Data extract below:

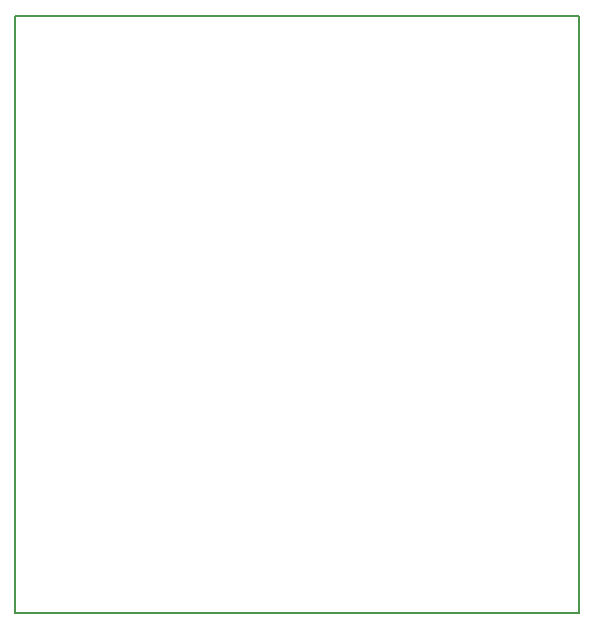
<source format=gko>
G04 #@! TF.FileFunction,Profile,NP*
%FSLAX46Y46*%
G04 Gerber Fmt 4.6, Leading zero omitted, Abs format (unit mm)*
G04 Created by KiCad (PCBNEW 4.0.2-stable) date 05.07.2017 20:40:53*
%MOMM*%
G01*
G04 APERTURE LIST*
%ADD10C,0.100000*%
%ADD11C,0.150000*%
G04 APERTURE END LIST*
D10*
D11*
X155956000Y-135890000D02*
X155956000Y-85344000D01*
X203708000Y-135890000D02*
X155956000Y-135890000D01*
X203708000Y-85344000D02*
X203708000Y-135890000D01*
X169418000Y-85344000D02*
X203708000Y-85344000D01*
X155956000Y-85344000D02*
X169418000Y-85344000D01*
M02*

</source>
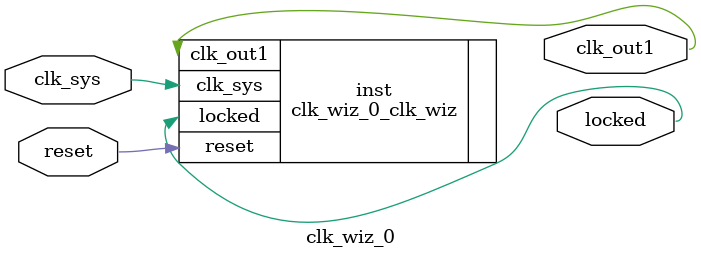
<source format=v>


`timescale 1ps/1ps

(* CORE_GENERATION_INFO = "clk_wiz_0,clk_wiz_v6_0_3_0_0,{component_name=clk_wiz_0,use_phase_alignment=true,use_min_o_jitter=false,use_max_i_jitter=false,use_dyn_phase_shift=false,use_inclk_switchover=false,use_dyn_reconfig=false,enable_axi=0,feedback_source=FDBK_AUTO,PRIMITIVE=PLL,num_out_clk=1,clkin1_period=10.000,clkin2_period=10.000,use_power_down=false,use_reset=true,use_locked=true,use_inclk_stopped=false,feedback_type=SINGLE,CLOCK_MGR_TYPE=NA,manual_override=false}" *)

module clk_wiz_0 
 (
  // Clock out ports
  output        clk_out1,
  // Status and control signals
  input         reset,
  output        locked,
 // Clock in ports
  input         clk_sys
 );

  clk_wiz_0_clk_wiz inst
  (
  // Clock out ports  
  .clk_out1(clk_out1),
  // Status and control signals               
  .reset(reset), 
  .locked(locked),
 // Clock in ports
  .clk_sys(clk_sys)
  );

endmodule

</source>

End of Data extract.

**Task goal:** Show every line of the data in which the word "ports" appears.

**Response to the task:**
  // Clock out ports
 // Clock in ports
  // Clock out ports  
 // Clock in ports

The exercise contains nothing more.